> [TASK TO COMPLETE]: Exclude the pictures, then copy word for word the lines running from the beginning of the records through the line with "35: (466, 76, 0.86)".
[MATERIAL FOR THIS EXERCISE]
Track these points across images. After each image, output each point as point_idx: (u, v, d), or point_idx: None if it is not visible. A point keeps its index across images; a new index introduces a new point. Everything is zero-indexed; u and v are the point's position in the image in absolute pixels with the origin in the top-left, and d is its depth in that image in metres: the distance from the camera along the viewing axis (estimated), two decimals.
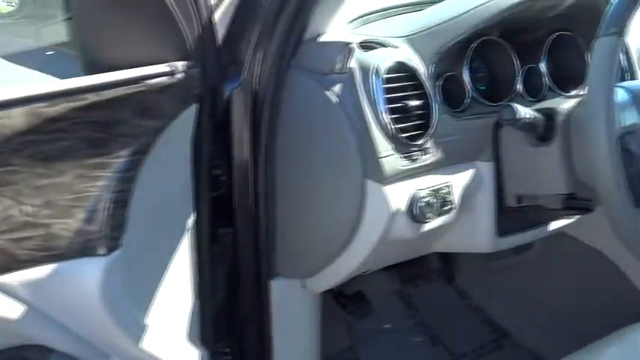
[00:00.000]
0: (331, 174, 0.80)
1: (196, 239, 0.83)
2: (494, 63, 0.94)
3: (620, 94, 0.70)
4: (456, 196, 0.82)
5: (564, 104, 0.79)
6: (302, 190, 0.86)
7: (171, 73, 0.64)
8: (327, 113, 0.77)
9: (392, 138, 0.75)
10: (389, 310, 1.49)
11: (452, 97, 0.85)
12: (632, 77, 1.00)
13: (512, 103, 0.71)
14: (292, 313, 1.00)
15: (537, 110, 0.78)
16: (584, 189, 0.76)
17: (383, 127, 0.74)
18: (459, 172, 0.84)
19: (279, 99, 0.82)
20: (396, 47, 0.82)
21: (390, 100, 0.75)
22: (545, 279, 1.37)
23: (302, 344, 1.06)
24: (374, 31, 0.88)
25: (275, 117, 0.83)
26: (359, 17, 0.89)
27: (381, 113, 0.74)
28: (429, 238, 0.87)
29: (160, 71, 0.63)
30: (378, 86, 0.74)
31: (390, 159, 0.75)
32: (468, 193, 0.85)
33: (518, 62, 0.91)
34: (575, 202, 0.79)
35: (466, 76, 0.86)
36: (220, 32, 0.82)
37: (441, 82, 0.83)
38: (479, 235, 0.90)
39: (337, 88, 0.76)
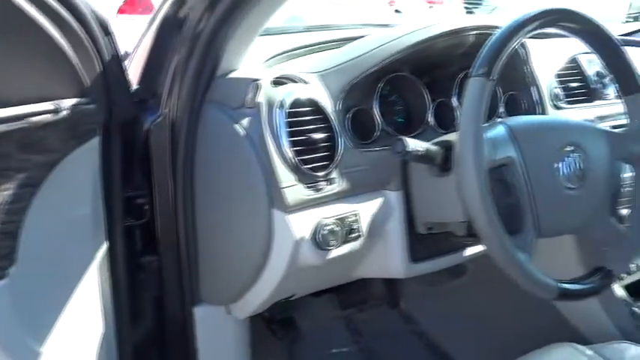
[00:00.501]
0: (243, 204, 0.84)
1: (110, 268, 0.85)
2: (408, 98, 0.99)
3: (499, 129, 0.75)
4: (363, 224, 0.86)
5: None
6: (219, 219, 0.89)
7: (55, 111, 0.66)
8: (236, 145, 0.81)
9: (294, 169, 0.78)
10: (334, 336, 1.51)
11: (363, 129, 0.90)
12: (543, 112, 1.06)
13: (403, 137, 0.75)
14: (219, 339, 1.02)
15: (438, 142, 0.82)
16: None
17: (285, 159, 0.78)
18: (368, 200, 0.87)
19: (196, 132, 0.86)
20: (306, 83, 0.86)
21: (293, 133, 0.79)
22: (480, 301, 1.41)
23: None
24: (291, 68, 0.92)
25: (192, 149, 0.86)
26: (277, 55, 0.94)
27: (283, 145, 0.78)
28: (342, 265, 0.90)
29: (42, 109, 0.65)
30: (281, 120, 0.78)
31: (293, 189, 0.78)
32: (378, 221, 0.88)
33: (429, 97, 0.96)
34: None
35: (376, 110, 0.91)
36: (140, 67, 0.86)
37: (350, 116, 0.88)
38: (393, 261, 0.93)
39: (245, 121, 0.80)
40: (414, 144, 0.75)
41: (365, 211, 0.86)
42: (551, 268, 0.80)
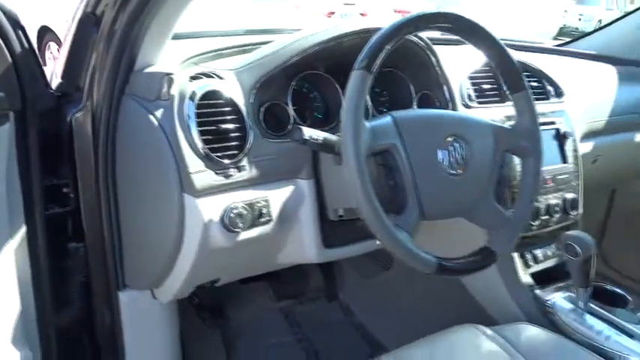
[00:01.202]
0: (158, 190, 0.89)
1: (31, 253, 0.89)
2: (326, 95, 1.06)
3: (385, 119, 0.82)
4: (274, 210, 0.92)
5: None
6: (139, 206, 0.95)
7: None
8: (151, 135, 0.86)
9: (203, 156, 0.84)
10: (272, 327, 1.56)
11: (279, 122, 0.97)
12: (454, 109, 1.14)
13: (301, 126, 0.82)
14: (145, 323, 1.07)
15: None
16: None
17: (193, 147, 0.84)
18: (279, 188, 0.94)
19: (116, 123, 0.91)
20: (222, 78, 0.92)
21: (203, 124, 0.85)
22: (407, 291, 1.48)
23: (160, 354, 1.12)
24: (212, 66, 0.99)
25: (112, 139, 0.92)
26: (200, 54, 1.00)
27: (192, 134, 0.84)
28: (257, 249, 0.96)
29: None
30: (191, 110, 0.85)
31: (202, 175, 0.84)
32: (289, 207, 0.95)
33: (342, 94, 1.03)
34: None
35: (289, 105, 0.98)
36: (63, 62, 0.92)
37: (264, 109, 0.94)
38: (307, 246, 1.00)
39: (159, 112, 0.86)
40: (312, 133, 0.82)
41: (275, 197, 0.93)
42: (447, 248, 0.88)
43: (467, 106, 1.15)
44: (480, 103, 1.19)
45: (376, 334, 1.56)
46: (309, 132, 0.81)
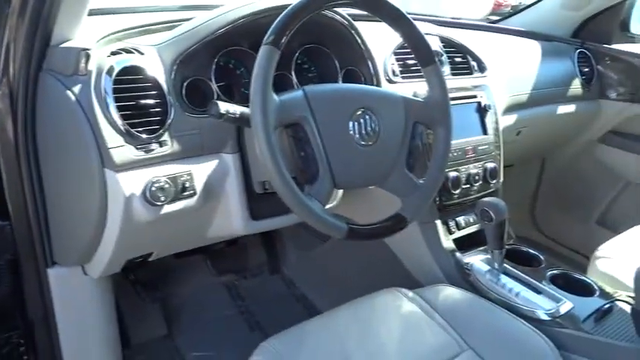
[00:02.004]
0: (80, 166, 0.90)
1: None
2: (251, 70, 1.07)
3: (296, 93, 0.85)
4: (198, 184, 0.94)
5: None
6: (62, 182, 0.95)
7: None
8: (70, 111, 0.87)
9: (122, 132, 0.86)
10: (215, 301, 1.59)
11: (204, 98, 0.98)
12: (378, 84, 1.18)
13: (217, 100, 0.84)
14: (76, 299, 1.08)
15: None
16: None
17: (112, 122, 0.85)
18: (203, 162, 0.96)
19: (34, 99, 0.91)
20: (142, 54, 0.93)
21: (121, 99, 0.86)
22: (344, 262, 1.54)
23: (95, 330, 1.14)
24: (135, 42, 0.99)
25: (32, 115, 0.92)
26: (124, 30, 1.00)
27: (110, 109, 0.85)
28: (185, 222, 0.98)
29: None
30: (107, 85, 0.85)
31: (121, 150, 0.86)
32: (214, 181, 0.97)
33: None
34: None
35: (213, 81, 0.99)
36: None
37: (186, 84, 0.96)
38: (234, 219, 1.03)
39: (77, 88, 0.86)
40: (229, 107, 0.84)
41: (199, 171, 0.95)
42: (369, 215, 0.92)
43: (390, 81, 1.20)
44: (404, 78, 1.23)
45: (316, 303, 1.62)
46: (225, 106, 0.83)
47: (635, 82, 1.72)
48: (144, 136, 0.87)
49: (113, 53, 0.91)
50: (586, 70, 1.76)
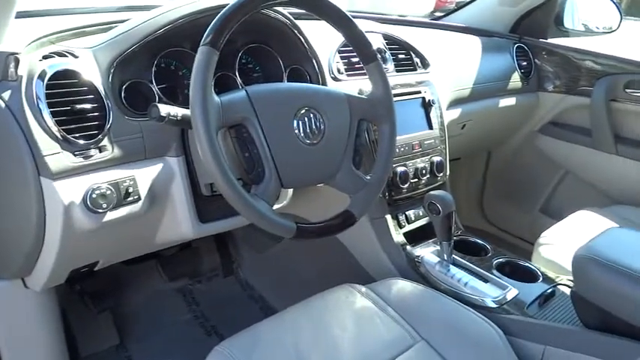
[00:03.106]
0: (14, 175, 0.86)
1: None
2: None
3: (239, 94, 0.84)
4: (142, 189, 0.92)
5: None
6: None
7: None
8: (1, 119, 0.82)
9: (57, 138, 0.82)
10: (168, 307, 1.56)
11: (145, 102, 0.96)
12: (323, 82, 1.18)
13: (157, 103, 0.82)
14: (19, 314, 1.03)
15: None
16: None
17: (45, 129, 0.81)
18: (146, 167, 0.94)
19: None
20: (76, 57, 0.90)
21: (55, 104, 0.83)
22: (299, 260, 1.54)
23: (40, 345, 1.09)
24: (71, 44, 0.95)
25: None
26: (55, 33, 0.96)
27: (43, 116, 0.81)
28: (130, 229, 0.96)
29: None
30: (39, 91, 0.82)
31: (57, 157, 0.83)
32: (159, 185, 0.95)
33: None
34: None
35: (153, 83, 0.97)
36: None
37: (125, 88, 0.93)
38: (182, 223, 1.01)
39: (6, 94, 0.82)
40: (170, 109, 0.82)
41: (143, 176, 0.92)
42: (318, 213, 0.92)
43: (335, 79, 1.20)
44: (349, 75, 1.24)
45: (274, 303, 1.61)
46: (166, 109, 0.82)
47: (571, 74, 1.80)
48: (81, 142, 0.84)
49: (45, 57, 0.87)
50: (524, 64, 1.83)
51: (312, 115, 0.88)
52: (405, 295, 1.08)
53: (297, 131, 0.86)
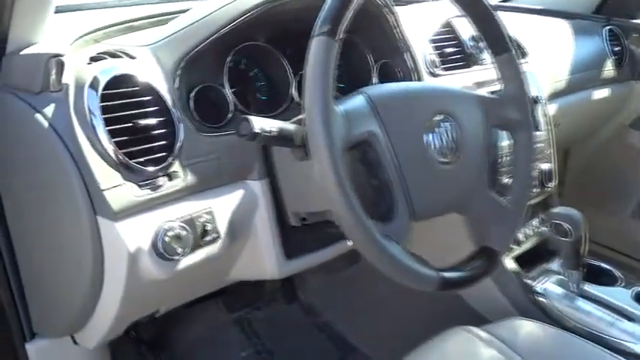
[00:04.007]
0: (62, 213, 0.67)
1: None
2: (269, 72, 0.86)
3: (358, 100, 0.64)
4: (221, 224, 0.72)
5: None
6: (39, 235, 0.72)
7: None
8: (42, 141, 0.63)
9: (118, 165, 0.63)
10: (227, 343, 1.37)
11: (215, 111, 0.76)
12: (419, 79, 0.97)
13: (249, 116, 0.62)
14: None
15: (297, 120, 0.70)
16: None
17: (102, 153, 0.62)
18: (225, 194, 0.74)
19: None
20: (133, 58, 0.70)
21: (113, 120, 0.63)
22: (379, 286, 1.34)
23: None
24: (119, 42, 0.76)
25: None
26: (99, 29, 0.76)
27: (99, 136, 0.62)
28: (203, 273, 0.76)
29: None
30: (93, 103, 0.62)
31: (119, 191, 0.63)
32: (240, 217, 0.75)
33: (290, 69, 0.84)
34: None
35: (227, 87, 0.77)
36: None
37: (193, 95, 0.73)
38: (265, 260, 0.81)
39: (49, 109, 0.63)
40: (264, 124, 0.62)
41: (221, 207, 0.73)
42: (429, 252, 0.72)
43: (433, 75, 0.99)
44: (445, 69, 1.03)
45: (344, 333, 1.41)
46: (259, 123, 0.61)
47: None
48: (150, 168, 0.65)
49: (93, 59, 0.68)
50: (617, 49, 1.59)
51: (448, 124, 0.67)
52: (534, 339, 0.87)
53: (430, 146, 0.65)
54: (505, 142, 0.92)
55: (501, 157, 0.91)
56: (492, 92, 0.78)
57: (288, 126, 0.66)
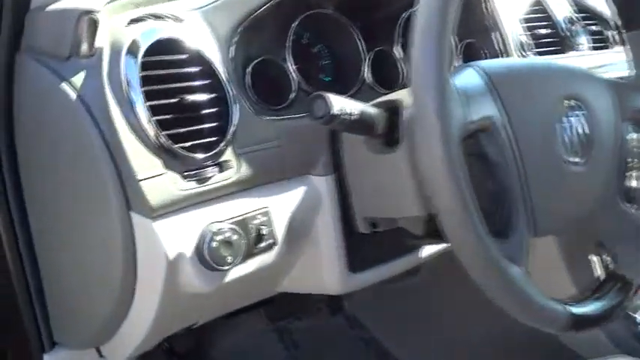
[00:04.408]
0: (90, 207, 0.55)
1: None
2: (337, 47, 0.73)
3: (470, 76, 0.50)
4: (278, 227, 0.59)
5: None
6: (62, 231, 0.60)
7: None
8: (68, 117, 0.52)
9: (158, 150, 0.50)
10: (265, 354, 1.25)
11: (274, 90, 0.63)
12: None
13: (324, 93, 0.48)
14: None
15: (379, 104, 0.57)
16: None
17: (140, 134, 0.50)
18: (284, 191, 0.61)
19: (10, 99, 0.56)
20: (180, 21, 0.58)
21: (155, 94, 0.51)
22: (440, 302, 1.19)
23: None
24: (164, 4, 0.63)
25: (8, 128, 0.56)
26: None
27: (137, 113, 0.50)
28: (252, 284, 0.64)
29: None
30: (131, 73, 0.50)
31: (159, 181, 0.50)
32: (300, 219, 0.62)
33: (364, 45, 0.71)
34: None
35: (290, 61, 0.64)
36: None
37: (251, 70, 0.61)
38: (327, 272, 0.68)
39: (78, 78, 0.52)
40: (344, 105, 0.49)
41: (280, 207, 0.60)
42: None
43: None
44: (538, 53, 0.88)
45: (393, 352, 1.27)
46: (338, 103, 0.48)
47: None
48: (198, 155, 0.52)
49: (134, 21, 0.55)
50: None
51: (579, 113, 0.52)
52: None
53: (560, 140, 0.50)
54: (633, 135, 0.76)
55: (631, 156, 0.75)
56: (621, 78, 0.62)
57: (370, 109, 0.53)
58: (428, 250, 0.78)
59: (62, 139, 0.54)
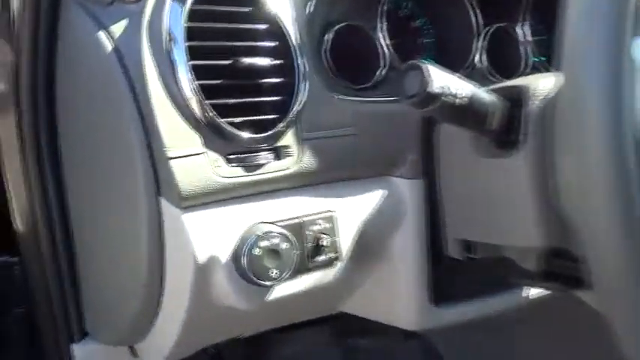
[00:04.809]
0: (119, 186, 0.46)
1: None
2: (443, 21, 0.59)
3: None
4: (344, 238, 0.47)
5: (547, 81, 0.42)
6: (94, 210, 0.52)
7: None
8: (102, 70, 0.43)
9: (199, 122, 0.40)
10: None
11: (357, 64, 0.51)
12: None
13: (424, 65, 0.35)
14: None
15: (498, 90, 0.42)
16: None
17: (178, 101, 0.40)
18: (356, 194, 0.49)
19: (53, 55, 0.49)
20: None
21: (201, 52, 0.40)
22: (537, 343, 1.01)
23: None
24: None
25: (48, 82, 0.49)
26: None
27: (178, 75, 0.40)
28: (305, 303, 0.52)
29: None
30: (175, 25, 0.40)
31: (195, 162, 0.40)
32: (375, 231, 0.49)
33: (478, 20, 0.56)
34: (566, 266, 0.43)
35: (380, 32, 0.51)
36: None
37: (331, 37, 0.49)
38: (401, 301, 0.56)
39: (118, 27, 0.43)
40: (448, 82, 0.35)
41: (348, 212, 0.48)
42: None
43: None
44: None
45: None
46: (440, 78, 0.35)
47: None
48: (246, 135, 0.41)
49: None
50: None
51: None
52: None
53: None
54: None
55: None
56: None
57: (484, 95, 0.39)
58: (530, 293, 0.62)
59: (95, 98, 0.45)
[/MATERIAL FOR THIS EXERCISE]
> [PROBLEM SOLUTION]:
Track these points across images. After each image, output each point as point_idx: (u, v, d), or point_idx: None if it is not visible. A point keeps its index across images; a new index introduces a new point. Everything is zero-indexed; u and v are the point's position in the image in absolute pixels with the origin in the top-left, and d is its depth in that image in metres: the distance from the camera along the viewing axis (estimated), two decimals.
[00:00.000]
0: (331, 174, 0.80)
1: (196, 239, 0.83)
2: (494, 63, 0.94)
3: (620, 94, 0.70)
4: (456, 196, 0.82)
5: (564, 104, 0.79)
6: (302, 190, 0.86)
7: (171, 73, 0.64)
8: (327, 113, 0.77)
9: (392, 138, 0.75)
10: (389, 310, 1.49)
11: (452, 97, 0.85)
12: (632, 77, 1.00)
13: (512, 103, 0.71)
14: (292, 313, 1.00)
15: (537, 110, 0.78)
16: (584, 189, 0.76)
17: (383, 127, 0.74)
18: (459, 172, 0.84)
19: (279, 99, 0.82)
20: (396, 47, 0.82)
21: (390, 100, 0.75)
22: (545, 279, 1.37)
23: (302, 344, 1.06)
24: (374, 31, 0.88)
25: (275, 117, 0.83)
26: (359, 17, 0.89)
27: (381, 113, 0.74)
28: (429, 238, 0.87)
29: (160, 71, 0.63)
30: (378, 86, 0.74)
31: (390, 159, 0.75)
32: (468, 193, 0.85)
33: (518, 62, 0.91)
34: (575, 202, 0.79)
35: (466, 76, 0.86)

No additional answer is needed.